When it comes to mixing, one of the things that separates the pros from the wannabes is their use of effects. While it’s true that not every song needs a lot of effects, you’d be surprised just how many are on a modern mix, even though it might sound like not very many are used at all. That’s the trick. Many times you want something to sound larger than life, but you don’t want it to sound like it’s swimming in artificial sonic goo, and that’s where the effects tips and tricks of the pros come in. I’ve culled a number of the most important effects techniques from my two books on mixing (The Mixing Engineer’s Handbook and The Audio Mixing Bootcamp) into a short article that will hopefully raise the quality of your mixes immediately. By the way, these are the tricks that I’ve been collecting through the years from some of the biggest hit-makers in the business whose works you hear on the radio, Spotify and Pandora every day.
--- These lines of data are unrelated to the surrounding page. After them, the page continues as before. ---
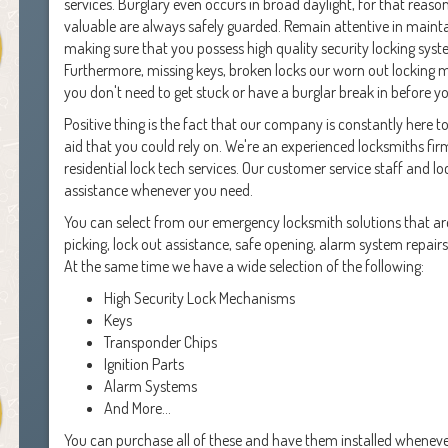
services. Burglary even occurs in broad daylight, for that reas
valuable are always safely guarded. Remain attentive in maint
making sure that you possess high quality security locking syst
Furthermore, missing keys, broken locks our worn out locking 
you don't need to get stuck or have a burglar break in before y
Positive thing is the fact that our company is constantly here t
aid that you could rely on. We're an experienced locksmiths fi
residential lock tech services. Our customer service staff and 
assistance whenever you need.
You can select from our emergency locksmith solutions that are
picking, lock out assistance, safe opening, alarm system repair
At the same time we have a wide selection of the following:
High Security Lock Mechanisms
Keys
Transponder Chips
Ignition Parts
Alarm Systems
And More...
You can purchase all of these and have them installed whenev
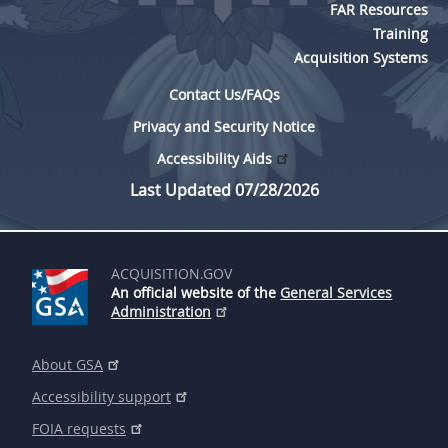
FAR Resources
Training
Acquisition Systems
Contact Us/FAQs
Privacy and Security Notice
Accessibility Aids
Last Updated 07/28/2026
ACQUISITION.GOV
An official website of the
General Services
Administration
About GSA
Accessibility support
FOIA requests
Since we simply can’t cover everything in an article like this, we’ll look specifically at reverb and delay.
6 PRINCIPLES FOR ADDING EFFECTS
Before we use any effects, it helps to know when and why they work. There are six principles that offer a general guideline on how effects can be used.
Principle 1: Picture the performer in an acoustic space, then recreate that space around them. This method usually saves time, as it is a lot faster than simply experimenting with different effects presets until something excites you (although that method can work too). Also, the artificially created acoustic space doesn’t need to be a natural one. In fact, as long as it fits the music, the more creative the better.
Principle 2: Smaller reverbs or short delays make things sound bigger. Reverbs with decays under a second (and usually much shorter than that) and delays under 100 milliseconds (again usually a lot shorter than that) tend to make the track sound bigger rather than push it back in the mix, especially if the reverb or delay is in stereo.
Many times a reverb will be used with the decay parameter turned down as far as it will go (which may be as low as .1 second), but this setting is sometimes the most difficult for a digital reverb or plugin to reproduce, resulting in a metallic sound. If this occurs, sometimes lengthening the decay time a little or trying a different preset will result in a smoother, less tinny sound, or, try another plugin or hardware unit that performs better under these conditions.
Principle 3: Long delays, and long reverb pre-delay and reverb decay settings push a sound further away if the level of the effect is loud enough. Delays and pre-delays longer than 100 milliseconds are distinctly heard and begin to push the sound away from the listener. The trick between something sounding big or just distant is the level of the effect. When the decay or delay is short and the level is loud, the track sounds big. When the decay or delay is long and loud, the track just sounds far away.
Principle 4: If delays are timed to the tempo of the track, they add depth without being noticeable. Most mixers set the delay time to the tempo of the track. This makes the delay pulse with the music and adds a reverb type of environment to the sound. It also makes the delay seem to disappear as a discrete repeat, but still adds a smoothing quality to the mix element.
Timing the Delays
Three of the many ways to time the delay to the track:
1. Sync the delay in your DAW. Almost every delay plugin provides a way for you to sync it to the tempo of the track and it’s as easy as a simple selection.
2. Tap the tempo in. Most plugins allow for tapping in the tempo via the space bar on your keyboard. Although it can usually get a rough idea of the tempo by about the third tap, give it eight or 10 to average out and give you a more accurate reading.
3. If you want to easily find the right delay time to the track and you have an iPhone, grab my “Delay Genie” app from the iTunes App Store. It’s free and will make timing your effects to the track easy.
Principle 5: If delays are not timed to the tempo of the track, they stick out. Sometimes you want to distinctly hear a delay and the best way to do that is to make sure that the delay is not exactly timed to the track. Start by first putting the delay in time, then slowly alter the timing until the desired effect is achieved.
Principle 6: Reverbs sound smoother when timed to the tempo of the track. Reverbs are timed to the track by triggering them off of a snare hit and adjusting the decay parameter so that the decay just dies before another snare hit (or two in some cases). The idea is to make the decay “breathe” with the track. One way to achieve this is by making everything as big as possible at the shortest setting first, then gradually make the settings longer until it’s in time with the track.
* Of course, the biggest part of adding effects to a mix is experience, but keeping these principles in mind will provide a perfect place to start.